Exercise description
With the first line as the start and the line containing "Accessori forestali" as the end, write out every line of the records exactly.

Extracted information
────
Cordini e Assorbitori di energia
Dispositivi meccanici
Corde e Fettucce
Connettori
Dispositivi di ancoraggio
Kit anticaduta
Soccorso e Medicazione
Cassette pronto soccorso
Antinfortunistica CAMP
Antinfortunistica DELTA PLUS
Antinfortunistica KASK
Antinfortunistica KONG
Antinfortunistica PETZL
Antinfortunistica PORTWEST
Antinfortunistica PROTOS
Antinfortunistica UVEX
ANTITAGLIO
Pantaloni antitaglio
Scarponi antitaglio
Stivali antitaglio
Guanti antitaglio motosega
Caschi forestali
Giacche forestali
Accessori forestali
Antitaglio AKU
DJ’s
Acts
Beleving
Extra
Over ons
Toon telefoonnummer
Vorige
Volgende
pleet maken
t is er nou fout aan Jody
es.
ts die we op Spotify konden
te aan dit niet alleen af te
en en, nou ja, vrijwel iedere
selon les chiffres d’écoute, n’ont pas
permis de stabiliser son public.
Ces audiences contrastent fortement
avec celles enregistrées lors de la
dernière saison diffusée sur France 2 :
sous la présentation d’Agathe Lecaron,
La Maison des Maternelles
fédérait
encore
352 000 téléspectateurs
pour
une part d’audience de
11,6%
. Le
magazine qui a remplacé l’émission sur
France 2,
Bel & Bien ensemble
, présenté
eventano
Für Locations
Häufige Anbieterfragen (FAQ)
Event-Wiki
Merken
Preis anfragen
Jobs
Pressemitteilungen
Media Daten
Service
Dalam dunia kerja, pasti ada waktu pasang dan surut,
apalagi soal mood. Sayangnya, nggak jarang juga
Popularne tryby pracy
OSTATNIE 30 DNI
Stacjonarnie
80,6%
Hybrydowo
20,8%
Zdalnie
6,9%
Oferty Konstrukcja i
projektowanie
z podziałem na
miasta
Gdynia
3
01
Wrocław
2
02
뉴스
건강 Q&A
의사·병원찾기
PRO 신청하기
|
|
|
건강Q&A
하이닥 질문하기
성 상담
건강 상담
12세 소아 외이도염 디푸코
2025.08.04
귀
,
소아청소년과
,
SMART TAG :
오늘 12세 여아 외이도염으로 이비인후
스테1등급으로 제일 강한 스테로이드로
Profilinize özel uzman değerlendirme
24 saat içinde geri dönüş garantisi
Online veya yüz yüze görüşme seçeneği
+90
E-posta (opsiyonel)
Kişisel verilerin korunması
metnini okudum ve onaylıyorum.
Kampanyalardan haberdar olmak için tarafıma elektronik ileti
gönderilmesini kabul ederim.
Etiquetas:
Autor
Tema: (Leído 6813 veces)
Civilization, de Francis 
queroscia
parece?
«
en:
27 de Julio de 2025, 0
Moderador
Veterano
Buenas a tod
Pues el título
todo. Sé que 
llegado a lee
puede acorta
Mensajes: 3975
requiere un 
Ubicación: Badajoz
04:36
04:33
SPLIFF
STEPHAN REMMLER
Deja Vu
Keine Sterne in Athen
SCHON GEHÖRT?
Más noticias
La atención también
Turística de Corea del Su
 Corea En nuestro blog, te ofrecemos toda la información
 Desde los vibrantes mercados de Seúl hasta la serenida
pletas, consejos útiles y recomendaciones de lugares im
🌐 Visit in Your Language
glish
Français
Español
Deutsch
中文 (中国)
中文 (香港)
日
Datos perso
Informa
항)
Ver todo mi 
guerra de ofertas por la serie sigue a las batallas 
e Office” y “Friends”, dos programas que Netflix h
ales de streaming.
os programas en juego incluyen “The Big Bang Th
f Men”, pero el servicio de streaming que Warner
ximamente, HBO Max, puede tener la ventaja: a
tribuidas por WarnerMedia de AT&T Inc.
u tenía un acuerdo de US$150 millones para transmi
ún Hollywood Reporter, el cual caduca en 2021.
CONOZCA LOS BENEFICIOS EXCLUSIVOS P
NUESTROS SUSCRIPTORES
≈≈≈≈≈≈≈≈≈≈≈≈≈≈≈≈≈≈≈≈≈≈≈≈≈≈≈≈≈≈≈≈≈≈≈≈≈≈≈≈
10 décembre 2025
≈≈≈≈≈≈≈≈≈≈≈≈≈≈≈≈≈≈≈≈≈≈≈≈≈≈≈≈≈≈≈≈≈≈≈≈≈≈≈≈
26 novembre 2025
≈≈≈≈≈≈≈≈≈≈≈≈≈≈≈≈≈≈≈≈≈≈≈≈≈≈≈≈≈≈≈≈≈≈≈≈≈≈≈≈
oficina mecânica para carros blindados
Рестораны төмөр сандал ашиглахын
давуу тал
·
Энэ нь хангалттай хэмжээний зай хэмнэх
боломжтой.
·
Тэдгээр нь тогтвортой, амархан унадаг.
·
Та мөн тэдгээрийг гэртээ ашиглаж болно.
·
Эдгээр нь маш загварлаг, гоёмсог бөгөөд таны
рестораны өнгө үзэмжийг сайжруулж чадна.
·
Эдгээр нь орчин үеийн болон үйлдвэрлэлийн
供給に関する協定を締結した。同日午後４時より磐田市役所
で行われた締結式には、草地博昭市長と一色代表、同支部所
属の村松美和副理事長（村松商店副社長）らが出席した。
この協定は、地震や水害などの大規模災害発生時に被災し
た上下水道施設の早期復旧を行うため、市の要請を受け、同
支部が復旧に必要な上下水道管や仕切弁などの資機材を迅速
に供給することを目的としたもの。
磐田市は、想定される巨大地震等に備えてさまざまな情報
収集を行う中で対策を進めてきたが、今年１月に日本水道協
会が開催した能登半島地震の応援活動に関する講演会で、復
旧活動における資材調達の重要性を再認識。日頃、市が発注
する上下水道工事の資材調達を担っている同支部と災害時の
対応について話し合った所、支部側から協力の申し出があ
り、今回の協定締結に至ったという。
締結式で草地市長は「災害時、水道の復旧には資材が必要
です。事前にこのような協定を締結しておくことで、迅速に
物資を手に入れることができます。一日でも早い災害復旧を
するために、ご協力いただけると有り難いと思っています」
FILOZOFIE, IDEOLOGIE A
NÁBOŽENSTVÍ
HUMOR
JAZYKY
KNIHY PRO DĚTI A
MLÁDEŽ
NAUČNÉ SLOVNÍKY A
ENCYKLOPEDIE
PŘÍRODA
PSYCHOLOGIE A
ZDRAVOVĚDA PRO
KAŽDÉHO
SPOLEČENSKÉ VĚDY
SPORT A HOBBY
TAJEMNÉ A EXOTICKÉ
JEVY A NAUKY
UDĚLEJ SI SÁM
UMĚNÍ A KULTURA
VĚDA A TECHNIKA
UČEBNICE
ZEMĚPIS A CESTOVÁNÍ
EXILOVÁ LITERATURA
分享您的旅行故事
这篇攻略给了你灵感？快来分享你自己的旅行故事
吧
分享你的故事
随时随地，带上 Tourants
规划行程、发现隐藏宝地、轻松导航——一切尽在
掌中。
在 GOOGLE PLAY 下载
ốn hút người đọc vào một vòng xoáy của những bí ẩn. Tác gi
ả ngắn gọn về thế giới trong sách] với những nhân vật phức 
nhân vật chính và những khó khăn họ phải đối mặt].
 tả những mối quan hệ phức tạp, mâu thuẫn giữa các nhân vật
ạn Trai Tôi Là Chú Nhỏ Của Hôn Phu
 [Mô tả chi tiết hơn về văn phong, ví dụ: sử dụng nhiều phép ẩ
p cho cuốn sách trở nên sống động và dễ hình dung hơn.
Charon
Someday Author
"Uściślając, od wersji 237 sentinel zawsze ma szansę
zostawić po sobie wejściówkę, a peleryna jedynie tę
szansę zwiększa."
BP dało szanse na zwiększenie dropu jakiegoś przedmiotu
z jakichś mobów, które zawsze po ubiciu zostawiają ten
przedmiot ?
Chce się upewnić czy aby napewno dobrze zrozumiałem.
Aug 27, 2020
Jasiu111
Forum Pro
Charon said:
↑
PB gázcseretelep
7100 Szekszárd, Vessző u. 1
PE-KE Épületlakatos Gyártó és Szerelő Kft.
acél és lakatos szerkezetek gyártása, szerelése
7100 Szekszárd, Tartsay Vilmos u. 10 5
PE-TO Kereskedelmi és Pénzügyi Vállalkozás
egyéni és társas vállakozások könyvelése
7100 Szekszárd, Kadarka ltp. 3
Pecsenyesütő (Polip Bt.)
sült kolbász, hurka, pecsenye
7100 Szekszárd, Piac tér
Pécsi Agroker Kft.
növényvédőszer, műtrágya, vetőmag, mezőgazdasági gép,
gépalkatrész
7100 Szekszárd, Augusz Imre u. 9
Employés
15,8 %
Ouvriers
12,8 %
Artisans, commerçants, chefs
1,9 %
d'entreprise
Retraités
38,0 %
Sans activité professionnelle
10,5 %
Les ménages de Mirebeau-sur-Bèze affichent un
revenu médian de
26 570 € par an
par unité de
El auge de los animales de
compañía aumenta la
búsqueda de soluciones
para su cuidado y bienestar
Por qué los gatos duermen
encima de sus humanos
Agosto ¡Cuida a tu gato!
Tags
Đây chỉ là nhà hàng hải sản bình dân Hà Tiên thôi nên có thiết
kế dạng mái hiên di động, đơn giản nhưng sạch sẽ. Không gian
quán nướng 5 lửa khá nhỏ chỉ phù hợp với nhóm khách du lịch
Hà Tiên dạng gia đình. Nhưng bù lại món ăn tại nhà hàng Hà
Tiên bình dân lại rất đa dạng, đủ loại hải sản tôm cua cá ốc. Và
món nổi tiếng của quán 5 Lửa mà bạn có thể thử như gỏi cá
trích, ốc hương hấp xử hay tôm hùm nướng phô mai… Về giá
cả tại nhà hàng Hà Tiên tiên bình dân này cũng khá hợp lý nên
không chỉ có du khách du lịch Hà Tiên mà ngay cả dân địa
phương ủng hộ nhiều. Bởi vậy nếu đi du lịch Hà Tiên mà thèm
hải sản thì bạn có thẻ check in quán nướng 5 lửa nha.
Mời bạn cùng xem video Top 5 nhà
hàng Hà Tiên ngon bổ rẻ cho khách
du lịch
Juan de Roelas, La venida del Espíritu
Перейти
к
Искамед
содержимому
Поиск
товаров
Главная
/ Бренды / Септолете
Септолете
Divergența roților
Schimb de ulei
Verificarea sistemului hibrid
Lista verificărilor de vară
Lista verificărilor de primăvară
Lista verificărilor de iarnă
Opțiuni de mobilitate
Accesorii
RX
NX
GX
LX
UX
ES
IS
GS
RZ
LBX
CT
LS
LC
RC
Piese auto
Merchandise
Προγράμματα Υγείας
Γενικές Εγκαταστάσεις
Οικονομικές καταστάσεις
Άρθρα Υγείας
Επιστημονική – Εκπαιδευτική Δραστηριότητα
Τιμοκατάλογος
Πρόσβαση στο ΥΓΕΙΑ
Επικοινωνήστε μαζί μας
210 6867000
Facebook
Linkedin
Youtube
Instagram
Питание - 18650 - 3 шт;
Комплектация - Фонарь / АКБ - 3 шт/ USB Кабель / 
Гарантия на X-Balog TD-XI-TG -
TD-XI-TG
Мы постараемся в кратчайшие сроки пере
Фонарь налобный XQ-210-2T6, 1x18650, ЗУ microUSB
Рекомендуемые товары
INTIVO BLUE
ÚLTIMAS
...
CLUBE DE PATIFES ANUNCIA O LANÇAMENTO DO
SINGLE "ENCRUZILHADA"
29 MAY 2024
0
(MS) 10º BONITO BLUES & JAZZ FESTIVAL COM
────
Reply
Cordini e Assorbitori di energia
Dispositivi meccanici
Corde e Fettucce
Connettori
Dispositivi di ancoraggio
Kit anticaduta
Soccorso e Medicazione
Cassette pronto soccorso
Antinfortunistica CAMP
Antinfortunistica DELTA PLUS
Antinfortunistica KASK
Antinfortunistica KONG
Antinfortunistica PETZL
Antinfortunistica PORTWEST
Antinfortunistica PROTOS
Antinfortunistica UVEX
ANTITAGLIO
Pantaloni antitaglio
Scarponi antitaglio
Stivali antitaglio
Guanti antitaglio motosega
Caschi forestali
Giacche forestali
Accessori forestali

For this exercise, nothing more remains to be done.